Appel d'une décision (N° RG 15/00700)

rendue par le Conseil de Prud'hommes - Formation de départage de GRENOBLE

en date du 28 novembre 2016

suivant déclaration d'appel du 07 Décembre 2016

APPELANTE :

Association APAJH 38 ESAT CPDS représenté par son représentant légal en exercice domicilié [...]

représentée par Me Xavier Y... de la SCP JACQUES BARTHELEMY & ASSOCIES, avocat plaidant inscrit au barreau de STRASBOURG,

ayant pour avocat postulant Me Wilfried L..., avocat inscrit au barreau de GRENOBLE,

INTIME :

Monsieur Hédi Z...

[...]

comparant en personne, assisté de Me Peggy X... de la SCP X... K... & ASSOCIES, avocat au barreau de GRENOBLE,

COMPOSITION DE LA COUR :

LORS DES DÉBATS ET DU DÉLIBÉRÉ:

Mme Dominique DUBOIS, Présidente,

Mme Magali DURAND-MULIN, Conseiller,

M. Jérôme A..., Magistrat honoraire,

Assistés lors des débats de Mme Mériem CASTE-BELKADI, Greffier.

DÉBATS :

A l'audience publique du 04 Juillet 2018,

Madame Dominique DUBOIS est entendue en son rapport.

Les parties ont été entendues en leurs conclusions et plaidoiries.

Puis l'affaire a été mise en délibéré au 18 Octobre 2018.

L'arrêt a été rendu le 18 Octobre 2018.

M. Z... a été embauché le 2 février 2009 en qualité de moniteur d'atelier au sein de l'APAJH 38 qui gère une ESAT CDPS établissement et service d'aide par le travail.
Il travaillait au sein de l'atelier routage.
En septembre 2010, il a entrepris une formation pour devenir éducateur technique spécialisé et a obtenu son diplôme en juin 2013.

Placé en arrêt de travail à compter du 23 août 2014, il a saisi le conseil de prud'hommes de Grenoble par requête du 6 décembre 2013, réceptionnée au greffe le 3 janvier 2014 pour voir prononcer la résiliation judiciaire de son contrat de travail et voir condamner son employeur à lui payer des indemnités de rupture et des dommages et intérêts.

Par lettre recommandée avec accusé de réception du 23 août 2014, M. Z... prenait acte de la rupture de son contrat de travail à effet au 25 août 2014.

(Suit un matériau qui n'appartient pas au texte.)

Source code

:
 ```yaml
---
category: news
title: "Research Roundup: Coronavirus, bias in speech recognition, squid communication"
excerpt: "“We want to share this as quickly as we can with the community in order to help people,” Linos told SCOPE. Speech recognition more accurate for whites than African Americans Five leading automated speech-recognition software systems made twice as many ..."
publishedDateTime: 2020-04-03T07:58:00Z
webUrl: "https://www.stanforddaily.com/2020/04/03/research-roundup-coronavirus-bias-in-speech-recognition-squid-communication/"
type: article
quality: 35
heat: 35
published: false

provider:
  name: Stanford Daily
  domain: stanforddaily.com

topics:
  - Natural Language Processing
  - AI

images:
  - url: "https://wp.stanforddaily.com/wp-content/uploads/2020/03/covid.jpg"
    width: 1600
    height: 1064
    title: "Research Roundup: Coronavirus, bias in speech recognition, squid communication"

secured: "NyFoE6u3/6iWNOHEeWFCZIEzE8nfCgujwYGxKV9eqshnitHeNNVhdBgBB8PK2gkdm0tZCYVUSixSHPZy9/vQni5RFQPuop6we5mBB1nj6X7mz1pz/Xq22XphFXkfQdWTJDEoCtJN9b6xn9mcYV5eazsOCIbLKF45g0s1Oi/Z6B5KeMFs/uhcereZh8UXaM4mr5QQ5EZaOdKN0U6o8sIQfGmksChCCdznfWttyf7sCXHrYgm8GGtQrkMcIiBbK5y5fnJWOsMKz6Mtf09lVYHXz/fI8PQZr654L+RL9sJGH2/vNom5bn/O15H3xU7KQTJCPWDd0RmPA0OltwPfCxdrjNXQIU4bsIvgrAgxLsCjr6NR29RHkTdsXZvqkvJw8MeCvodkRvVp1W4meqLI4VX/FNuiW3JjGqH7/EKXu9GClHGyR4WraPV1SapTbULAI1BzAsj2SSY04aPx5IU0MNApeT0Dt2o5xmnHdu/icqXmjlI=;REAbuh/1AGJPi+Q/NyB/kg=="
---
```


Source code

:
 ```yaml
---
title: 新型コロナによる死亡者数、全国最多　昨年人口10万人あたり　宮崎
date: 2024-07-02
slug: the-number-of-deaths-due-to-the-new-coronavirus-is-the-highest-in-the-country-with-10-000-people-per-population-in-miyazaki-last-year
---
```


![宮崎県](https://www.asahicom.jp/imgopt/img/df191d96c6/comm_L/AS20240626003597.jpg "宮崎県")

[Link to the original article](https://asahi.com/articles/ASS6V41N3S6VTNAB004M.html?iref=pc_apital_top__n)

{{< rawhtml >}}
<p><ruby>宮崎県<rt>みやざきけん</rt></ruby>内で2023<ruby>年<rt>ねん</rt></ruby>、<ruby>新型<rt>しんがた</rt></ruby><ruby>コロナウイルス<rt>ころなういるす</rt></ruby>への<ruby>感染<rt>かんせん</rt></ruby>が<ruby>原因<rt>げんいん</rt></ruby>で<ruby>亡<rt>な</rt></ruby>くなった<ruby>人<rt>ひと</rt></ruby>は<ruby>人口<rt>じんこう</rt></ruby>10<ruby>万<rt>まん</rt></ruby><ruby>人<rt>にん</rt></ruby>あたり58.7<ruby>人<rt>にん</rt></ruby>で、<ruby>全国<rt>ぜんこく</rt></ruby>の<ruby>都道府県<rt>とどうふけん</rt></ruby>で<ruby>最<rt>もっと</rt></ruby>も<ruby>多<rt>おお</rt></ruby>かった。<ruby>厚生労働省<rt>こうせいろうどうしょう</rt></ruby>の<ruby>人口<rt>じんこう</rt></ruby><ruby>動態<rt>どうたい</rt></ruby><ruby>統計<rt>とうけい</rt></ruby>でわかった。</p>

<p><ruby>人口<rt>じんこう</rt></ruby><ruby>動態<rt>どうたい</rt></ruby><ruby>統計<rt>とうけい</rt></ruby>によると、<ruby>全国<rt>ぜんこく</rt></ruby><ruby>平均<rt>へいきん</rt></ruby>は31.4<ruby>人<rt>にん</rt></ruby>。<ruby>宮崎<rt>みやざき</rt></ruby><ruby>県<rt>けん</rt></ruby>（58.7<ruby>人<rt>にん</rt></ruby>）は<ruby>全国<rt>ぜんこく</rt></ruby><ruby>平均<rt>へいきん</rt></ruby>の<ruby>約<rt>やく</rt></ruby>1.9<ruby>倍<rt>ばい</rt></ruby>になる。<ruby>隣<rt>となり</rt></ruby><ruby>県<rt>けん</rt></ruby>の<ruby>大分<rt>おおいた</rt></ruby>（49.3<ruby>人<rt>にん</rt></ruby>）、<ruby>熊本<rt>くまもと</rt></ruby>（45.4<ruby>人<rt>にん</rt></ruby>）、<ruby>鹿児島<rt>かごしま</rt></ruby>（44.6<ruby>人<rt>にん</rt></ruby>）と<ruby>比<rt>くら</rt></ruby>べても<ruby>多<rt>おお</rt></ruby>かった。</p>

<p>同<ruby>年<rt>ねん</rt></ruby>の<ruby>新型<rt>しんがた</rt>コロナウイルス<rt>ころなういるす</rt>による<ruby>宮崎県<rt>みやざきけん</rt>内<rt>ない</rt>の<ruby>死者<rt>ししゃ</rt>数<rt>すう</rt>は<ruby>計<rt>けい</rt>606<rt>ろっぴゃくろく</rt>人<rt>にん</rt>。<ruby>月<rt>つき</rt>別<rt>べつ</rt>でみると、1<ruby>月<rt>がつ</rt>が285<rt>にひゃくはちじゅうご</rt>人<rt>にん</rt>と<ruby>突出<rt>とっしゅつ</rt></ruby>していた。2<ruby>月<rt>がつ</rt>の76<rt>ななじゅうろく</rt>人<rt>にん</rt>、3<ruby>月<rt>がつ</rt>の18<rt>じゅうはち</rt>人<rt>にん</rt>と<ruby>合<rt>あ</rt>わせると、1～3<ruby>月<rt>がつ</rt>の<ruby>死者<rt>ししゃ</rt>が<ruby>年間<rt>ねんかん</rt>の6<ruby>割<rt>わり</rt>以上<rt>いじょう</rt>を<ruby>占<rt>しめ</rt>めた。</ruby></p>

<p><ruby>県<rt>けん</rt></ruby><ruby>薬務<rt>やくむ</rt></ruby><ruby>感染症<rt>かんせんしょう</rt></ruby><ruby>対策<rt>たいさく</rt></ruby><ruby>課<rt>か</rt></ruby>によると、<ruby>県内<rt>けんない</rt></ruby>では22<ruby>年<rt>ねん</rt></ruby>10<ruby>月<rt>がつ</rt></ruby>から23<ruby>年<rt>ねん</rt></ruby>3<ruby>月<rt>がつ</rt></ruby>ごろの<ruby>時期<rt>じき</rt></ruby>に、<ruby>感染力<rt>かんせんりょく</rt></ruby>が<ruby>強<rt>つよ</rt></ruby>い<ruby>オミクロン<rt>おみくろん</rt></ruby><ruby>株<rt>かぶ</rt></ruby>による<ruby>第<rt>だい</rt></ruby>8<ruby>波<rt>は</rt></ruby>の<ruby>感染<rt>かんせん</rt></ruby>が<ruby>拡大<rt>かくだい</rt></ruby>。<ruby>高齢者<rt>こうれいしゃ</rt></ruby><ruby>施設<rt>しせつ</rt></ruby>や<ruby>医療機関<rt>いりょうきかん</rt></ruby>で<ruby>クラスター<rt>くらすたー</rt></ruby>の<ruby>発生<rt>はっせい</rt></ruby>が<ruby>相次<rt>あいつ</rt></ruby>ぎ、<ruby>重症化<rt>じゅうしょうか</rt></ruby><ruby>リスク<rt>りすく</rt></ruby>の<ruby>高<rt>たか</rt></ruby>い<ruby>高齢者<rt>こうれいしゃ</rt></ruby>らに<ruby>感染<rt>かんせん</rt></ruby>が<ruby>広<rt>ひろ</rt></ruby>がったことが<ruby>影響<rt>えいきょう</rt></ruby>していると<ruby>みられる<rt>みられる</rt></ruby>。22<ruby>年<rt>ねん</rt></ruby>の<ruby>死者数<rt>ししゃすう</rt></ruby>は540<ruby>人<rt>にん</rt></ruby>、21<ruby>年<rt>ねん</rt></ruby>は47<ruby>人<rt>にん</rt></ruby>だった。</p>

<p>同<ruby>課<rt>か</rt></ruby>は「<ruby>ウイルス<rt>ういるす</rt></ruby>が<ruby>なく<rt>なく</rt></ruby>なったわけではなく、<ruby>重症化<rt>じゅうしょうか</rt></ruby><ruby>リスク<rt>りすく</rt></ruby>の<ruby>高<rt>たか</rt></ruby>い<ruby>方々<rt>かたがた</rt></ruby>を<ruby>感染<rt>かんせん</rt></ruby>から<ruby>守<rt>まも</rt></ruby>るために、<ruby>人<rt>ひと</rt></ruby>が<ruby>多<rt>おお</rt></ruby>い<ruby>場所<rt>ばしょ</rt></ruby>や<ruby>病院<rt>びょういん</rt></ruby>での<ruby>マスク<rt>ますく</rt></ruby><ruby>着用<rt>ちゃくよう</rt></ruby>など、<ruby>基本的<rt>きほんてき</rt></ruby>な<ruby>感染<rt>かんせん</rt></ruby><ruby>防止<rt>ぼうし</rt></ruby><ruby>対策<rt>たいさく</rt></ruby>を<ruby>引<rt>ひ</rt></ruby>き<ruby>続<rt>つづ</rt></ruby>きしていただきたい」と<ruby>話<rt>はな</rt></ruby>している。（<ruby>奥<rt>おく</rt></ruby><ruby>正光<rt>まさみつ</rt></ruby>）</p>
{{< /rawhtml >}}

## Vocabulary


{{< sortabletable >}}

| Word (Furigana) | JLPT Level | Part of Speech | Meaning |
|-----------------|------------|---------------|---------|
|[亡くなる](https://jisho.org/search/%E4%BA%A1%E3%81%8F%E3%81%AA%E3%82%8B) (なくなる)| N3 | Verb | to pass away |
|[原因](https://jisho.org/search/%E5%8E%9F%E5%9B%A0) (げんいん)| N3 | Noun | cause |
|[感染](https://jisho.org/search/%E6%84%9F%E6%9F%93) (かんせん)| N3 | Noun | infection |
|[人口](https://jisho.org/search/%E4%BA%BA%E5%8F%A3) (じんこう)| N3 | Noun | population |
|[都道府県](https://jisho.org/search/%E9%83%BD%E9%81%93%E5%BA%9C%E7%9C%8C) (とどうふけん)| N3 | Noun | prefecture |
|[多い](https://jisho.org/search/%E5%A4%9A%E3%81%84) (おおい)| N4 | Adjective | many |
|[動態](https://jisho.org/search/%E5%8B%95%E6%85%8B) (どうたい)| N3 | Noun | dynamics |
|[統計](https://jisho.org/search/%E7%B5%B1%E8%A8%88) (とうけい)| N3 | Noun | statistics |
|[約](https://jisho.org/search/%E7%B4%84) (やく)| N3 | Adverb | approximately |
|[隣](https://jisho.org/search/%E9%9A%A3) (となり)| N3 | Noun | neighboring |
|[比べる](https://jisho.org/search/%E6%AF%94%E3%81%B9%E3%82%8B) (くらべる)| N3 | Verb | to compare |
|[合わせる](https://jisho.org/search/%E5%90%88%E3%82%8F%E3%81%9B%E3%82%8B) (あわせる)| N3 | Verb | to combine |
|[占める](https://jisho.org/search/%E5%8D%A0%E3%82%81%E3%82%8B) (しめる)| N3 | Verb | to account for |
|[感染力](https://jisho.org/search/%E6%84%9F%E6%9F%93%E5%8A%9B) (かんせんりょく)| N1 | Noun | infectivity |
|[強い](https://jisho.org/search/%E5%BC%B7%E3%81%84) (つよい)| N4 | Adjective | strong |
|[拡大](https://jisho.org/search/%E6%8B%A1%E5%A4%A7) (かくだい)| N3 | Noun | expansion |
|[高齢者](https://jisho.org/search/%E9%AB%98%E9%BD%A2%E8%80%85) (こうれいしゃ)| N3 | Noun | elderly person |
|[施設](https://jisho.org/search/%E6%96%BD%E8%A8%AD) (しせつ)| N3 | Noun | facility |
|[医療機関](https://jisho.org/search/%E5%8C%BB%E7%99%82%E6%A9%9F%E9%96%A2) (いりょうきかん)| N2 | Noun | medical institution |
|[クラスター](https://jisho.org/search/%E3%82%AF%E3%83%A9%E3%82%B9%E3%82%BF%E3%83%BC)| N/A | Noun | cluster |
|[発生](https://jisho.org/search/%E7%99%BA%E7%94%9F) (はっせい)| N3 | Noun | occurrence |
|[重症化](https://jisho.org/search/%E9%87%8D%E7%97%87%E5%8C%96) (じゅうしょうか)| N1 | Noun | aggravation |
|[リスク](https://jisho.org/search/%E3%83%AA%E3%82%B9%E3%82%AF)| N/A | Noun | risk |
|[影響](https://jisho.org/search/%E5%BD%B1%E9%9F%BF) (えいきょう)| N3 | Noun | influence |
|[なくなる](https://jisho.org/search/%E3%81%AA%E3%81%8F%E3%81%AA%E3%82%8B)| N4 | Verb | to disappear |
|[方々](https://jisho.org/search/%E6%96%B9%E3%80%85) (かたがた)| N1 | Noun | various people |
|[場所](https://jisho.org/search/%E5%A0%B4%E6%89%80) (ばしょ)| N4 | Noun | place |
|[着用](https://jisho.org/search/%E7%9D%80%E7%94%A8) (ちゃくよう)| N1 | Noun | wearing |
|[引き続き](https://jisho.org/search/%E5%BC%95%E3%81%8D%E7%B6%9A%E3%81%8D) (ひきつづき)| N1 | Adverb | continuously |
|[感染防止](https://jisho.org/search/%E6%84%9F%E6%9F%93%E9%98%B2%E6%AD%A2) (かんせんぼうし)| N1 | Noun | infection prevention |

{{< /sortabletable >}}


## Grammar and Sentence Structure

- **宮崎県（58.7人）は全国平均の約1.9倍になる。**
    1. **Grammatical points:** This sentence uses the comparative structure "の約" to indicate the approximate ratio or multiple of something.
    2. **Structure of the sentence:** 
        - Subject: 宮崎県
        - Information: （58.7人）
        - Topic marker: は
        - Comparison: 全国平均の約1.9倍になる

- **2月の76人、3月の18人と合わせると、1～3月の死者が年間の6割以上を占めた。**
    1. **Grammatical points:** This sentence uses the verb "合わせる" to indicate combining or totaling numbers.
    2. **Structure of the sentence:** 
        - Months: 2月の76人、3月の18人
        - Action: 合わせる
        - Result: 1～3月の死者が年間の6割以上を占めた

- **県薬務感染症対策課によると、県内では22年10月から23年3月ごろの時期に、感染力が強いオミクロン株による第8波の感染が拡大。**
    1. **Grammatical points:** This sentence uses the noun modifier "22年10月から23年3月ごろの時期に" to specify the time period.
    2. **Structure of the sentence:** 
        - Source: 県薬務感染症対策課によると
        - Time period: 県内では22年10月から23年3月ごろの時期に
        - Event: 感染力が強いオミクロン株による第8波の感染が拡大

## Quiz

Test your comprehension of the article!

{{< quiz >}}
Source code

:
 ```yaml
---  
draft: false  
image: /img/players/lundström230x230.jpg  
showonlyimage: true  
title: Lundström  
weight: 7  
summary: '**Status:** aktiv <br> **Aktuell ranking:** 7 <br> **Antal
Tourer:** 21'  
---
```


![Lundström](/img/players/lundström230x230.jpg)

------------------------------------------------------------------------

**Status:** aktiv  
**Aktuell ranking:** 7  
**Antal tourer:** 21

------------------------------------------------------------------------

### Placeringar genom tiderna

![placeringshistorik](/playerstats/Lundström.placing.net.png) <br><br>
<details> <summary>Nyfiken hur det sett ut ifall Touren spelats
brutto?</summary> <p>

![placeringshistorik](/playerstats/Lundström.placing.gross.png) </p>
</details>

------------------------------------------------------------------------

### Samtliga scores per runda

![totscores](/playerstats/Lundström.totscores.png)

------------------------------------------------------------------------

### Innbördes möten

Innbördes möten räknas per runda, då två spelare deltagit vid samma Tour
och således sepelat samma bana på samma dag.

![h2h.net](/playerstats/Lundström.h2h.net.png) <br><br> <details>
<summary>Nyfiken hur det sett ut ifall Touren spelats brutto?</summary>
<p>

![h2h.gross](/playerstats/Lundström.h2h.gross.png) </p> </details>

Par jugement de départage du 28 novembre 2016, le conseil a:

- dit que la rupture du contrat de travail s'analyse en un licenciement sans cause réelle et sérieuse et condamné l'APAJH 38 à lui payer les sommes de:

- 4127,98 € à titre d'indemnité compensatrice de préavis

- 412,79 € au titre des congés payés afférents

- 5159,97 € au titre de l'indemnité de licenciement,

outre intérêts au taux légal à compter du 16 janvier 2014

- 12.400 € à titre de dommages et intérêts pour licenciement sans cause réelle et sérieuse, toutes causes de préjudice confondus

- 1200 € au titre de l'article 700 du code de procédure civile

Débouté M. Z... de ses autres demandes, notamment de harcèlement moral et de frais de déplacement professionnels

Condamné l'employeur aux dépens.

L'employeur a interjeté appel le 7 décembre 2016.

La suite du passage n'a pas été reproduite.